The UK version of the machine was the standard, and only changes that were absolutely necessary to sell units in other markets were made. In fact, the only real change made in most markets involved the video output frequency (the ZX80 used an external power transformer, so differences in AC line frequency and outlet were not an issue to the machine itself). One outcome of this is that the machine had some keyboard keys and characters that were distinctly British: was used instead of , instead of or , and the character set and keyboard included the pound sign (£).

== Reception ==
The ZX80 was widely advertised as the first personal computer for under £100 (US$200). Kilobaud Microcomputing liked the design of the preassembled version, and said that the screen flickering during input or output was annoying but useful as an undocumented feature, indicating the computer functioning correctly. It praised the documentation as excellent for novices, and noted that purchasing the computer was cheaper than taking a college class on BASIC. The magazine concluded, "The ZX-80 is a real computer and an excellent value", but only for beginners who could learn from the documentation or programmers experienced with writing Z80 software. BYTE called the ZX80 a "remarkable device". It praised the real-time, interactive BASIC syntax checking, and reported that the computer performed better on benchmarks than some competitors, including the TRS-80 Model I. The magazine criticised the screen blanking during program execution, small RAM size, inadequate built-in Sinclair BASIC, and keyboard, and recommended against buying the kit version given difficulty of assembly and because purchasers did not save money. BYTE concluded that "the ZX80 might be summarized as a high-performance, very low-cost, portable personal computer system ... a good starting point".
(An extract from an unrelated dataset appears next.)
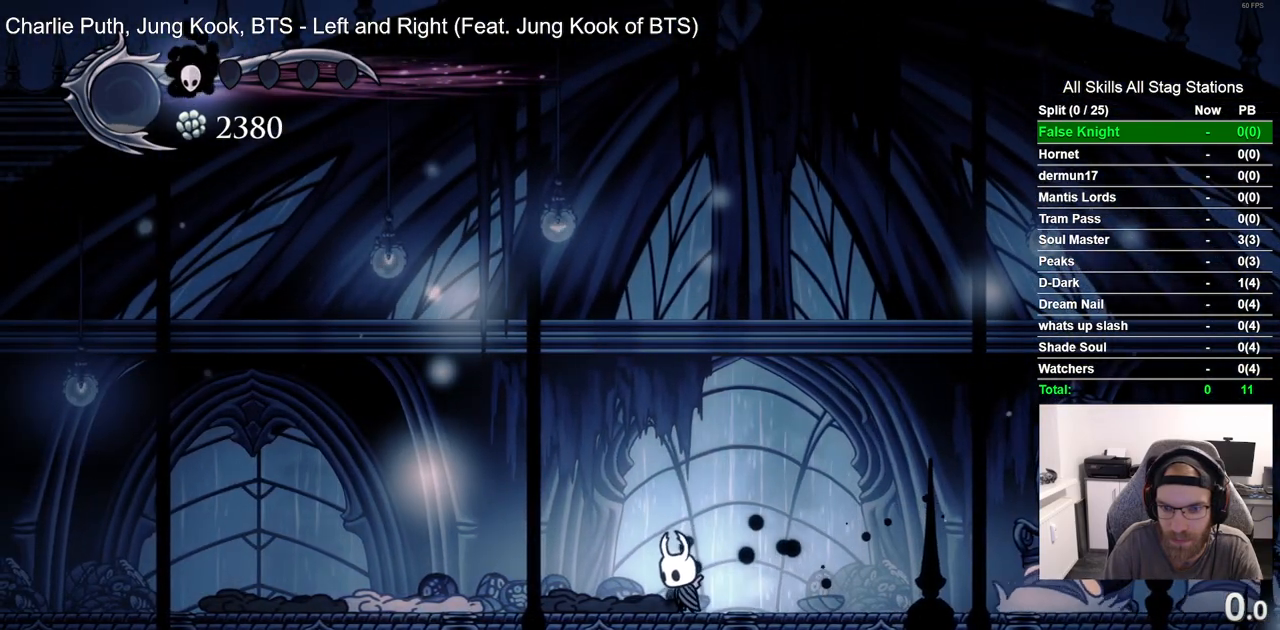
{"dt_ms": 500, "buttons": ["SQUARE", "DPAD_RIGHT"], "left_stick": "center", "right_stick": "center", "events": [[133, "DPAD_RIGHT", "down"], [467, "SQUARE", "down"]]}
Sales of the ZX80 reached about 50,000, which contributed significantly to the UK leading the world in home computer ownership through the 1980s. Owing to the unsophisticated design and the tendency for the units to overheat, surviving machines in good condition are sought after and can fetch high prices by collectors.

== Clones ==
There were also clones of the ZX80, such as the MicroAce, and from Brazil the Nova Eletrônica/Prológica NE-Z80 and the Microdigital TK80.